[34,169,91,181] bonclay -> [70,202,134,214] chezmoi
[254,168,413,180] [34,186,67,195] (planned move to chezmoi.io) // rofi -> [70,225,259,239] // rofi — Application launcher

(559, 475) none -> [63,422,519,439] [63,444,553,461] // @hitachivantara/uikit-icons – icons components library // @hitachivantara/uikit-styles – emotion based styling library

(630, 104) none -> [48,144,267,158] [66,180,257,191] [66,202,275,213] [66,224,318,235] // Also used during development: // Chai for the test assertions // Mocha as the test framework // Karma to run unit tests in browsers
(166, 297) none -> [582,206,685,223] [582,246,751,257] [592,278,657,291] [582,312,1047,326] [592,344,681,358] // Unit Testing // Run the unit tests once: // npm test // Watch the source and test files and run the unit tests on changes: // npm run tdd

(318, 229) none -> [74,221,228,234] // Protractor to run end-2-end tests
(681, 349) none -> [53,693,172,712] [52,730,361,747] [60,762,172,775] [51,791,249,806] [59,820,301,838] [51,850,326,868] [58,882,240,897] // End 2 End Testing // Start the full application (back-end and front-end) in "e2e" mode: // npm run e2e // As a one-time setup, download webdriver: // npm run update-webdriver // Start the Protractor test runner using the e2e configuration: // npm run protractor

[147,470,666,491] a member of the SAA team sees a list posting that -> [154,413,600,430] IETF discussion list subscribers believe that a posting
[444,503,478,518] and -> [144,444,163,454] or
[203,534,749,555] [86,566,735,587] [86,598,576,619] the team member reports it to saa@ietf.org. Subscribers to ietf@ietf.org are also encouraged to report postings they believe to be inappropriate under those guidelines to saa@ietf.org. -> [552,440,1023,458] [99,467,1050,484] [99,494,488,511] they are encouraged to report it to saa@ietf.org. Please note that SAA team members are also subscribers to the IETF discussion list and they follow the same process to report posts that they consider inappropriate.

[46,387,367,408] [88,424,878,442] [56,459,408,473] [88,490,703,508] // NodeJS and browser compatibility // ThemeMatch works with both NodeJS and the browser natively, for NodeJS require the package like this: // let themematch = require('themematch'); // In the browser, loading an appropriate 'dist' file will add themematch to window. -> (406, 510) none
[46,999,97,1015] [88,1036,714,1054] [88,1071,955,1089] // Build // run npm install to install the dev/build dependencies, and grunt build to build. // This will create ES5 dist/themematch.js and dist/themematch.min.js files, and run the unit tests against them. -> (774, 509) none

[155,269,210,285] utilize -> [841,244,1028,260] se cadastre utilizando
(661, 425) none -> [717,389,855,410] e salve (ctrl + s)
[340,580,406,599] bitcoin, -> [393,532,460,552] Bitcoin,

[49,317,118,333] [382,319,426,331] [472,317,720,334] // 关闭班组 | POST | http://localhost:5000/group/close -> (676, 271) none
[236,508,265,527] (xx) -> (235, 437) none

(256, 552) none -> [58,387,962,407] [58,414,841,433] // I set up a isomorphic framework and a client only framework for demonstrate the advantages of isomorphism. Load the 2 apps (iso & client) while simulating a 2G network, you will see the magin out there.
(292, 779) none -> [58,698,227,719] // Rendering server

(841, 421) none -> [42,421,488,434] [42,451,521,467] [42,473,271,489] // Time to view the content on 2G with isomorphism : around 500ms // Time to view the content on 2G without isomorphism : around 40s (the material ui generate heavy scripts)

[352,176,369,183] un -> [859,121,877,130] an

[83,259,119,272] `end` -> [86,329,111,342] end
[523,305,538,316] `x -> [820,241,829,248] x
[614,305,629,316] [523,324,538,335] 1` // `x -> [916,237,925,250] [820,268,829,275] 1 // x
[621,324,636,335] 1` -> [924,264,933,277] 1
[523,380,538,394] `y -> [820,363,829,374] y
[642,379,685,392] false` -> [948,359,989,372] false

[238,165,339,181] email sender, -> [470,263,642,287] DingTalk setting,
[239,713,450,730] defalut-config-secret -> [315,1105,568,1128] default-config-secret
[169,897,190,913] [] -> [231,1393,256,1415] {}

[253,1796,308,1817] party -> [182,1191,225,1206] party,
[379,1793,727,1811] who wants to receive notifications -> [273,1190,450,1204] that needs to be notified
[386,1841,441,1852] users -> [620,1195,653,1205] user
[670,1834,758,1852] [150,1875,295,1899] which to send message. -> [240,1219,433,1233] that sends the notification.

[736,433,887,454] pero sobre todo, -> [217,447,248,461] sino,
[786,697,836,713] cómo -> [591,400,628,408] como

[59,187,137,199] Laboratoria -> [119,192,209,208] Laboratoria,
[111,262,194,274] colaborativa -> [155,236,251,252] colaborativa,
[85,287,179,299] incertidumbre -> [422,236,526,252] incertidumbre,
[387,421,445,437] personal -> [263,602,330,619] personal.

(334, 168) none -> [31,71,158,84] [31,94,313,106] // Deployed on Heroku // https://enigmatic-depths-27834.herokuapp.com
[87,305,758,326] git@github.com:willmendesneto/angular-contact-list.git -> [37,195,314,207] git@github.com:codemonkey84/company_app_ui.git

**Work order**
In full and verbatim, transcribe the data.

**Answer**
[34,169,91,181] bonclay -> [70,202,134,214] chezmoi
[254,168,413,180] [34,186,67,195] (planned move to chezmoi.io) // rofi -> [70,225,259,239] // rofi — Application launcher

(559, 475) none -> [63,422,519,439] [63,444,553,461] // @hitachivantara/uikit-icons – icons components library // @hitachivantara/uikit-styles – emotion based styling library

(630, 104) none -> [48,144,267,158] [66,180,257,191] [66,202,275,213] [66,224,318,235] // Also used during development: // Chai for the test assertions // Mocha as the test framework // Karma to run unit tests in browsers
(166, 297) none -> [582,206,685,223] [582,246,751,257] [592,278,657,291] [582,312,1047,326] [592,344,681,358] // Unit Testing // Run the unit tests once: // npm test // Watch the source and test files and run the unit tests on changes: // npm run tdd

(318, 229) none -> [74,221,228,234] // Protractor to run end-2-end tests
(681, 349) none -> [53,693,172,712] [52,730,361,747] [60,762,172,775] [51,791,249,806] [59,820,301,838] [51,850,326,868] [58,882,240,897] // End 2 End Testing // Start the full application (back-end and front-end) in "e2e" mode: // npm run e2e // As a one-time setup, download webdriver: // npm run update-webdriver // Start the Protractor test runner using the e2e configuration: // npm run protractor

[147,470,666,491] a member of the SAA team sees a list posting that -> [154,413,600,430] IETF discussion list subscribers believe that a posting
[444,503,478,518] and -> [144,444,163,454] or
[203,534,749,555] [86,566,735,587] [86,598,576,619] the team member reports it to saa@ietf.org. Subscribers to ietf@ietf.org are also encouraged to report postings they believe to be inappropriate under those guidelines to saa@ietf.org. -> [552,440,1023,458] [99,467,1050,484] [99,494,488,511] they are encouraged to report it to saa@ietf.org. Please note that SAA team members are also subscribers to the IETF discussion list and they follow the same process to report posts that they consider inappropriate.

[46,387,367,408] [88,424,878,442] [56,459,408,473] [88,490,703,508] // NodeJS and browser compatibility // ThemeMatch works with both NodeJS and the browser natively, for NodeJS require the package like this: // let themematch = require('themematch'); // In the browser, loading an appropriate 'dist' file will add themematch to window. -> (406, 510) none
[46,999,97,1015] [88,1036,714,1054] [88,1071,955,1089] // Build // run npm install to install the dev/build dependencies, and grunt build to build. // This will create ES5 dist/themematch.js and dist/themematch.min.js files, and run the unit tests against them. -> (774, 509) none

[155,269,210,285] utilize -> [841,244,1028,260] se cadastre utilizando
(661, 425) none -> [717,389,855,410] e salve (ctrl + s)
[340,580,406,599] bitcoin, -> [393,532,460,552] Bitcoin,

[49,317,118,333] [382,319,426,331] [472,317,720,334] // 关闭班组 | POST | http://localhost:5000/group/close -> (676, 271) none
[236,508,265,527] (xx) -> (235, 437) none

(256, 552) none -> [58,387,962,407] [58,414,841,433] // I set up a isomorphic framework and a client only framework for demonstrate the advantages of isomorphism. Load the 2 apps (iso & client) while simulating a 2G network, you will see the magin out there.
(292, 779) none -> [58,698,227,719] // Rendering server

(841, 421) none -> [42,421,488,434] [42,451,521,467] [42,473,271,489] // Time to view the content on 2G with isomorphism : around 500ms // Time to view the content on 2G without isomorphism : around 40s (the material ui generate heavy scripts)

[352,176,369,183] un -> [859,121,877,130] an

[83,259,119,272] `end` -> [86,329,111,342] end
[523,305,538,316] `x -> [820,241,829,248] x
[614,305,629,316] [523,324,538,335] 1` // `x -> [916,237,925,250] [820,268,829,275] 1 // x
[621,324,636,335] 1` -> [924,264,933,277] 1
[523,380,538,394] `y -> [820,363,829,374] y
[642,379,685,392] false` -> [948,359,989,372] false

[238,165,339,181] email sender, -> [470,263,642,287] DingTalk setting,
[239,713,450,730] defalut-config-secret -> [315,1105,568,1128] default-config-secret
[169,897,190,913] [] -> [231,1393,256,1415] {}

[253,1796,308,1817] party -> [182,1191,225,1206] party,
[379,1793,727,1811] who wants to receive notifications -> [273,1190,450,1204] that needs to be notified
[386,1841,441,1852] users -> [620,1195,653,1205] user
[670,1834,758,1852] [150,1875,295,1899] which to send message. -> [240,1219,433,1233] that sends the notification.

[736,433,887,454] pero sobre todo, -> [217,447,248,461] sino,
[786,697,836,713] cómo -> [591,400,628,408] como

[59,187,137,199] Laboratoria -> [119,192,209,208] Laboratoria,
[111,262,194,274] colaborativa -> [155,236,251,252] colaborativa,
[85,287,179,299] incertidumbre -> [422,236,526,252] incertidumbre,
[387,421,445,437] personal -> [263,602,330,619] personal.

(334, 168) none -> [31,71,158,84] [31,94,313,106] // Deployed on Heroku // https://enigmatic-depths-27834.herokuapp.com
[87,305,758,326] git@github.com:willmendesneto/angular-contact-list.git -> [37,195,314,207] git@github.com:codemonkey84/company_app_ui.git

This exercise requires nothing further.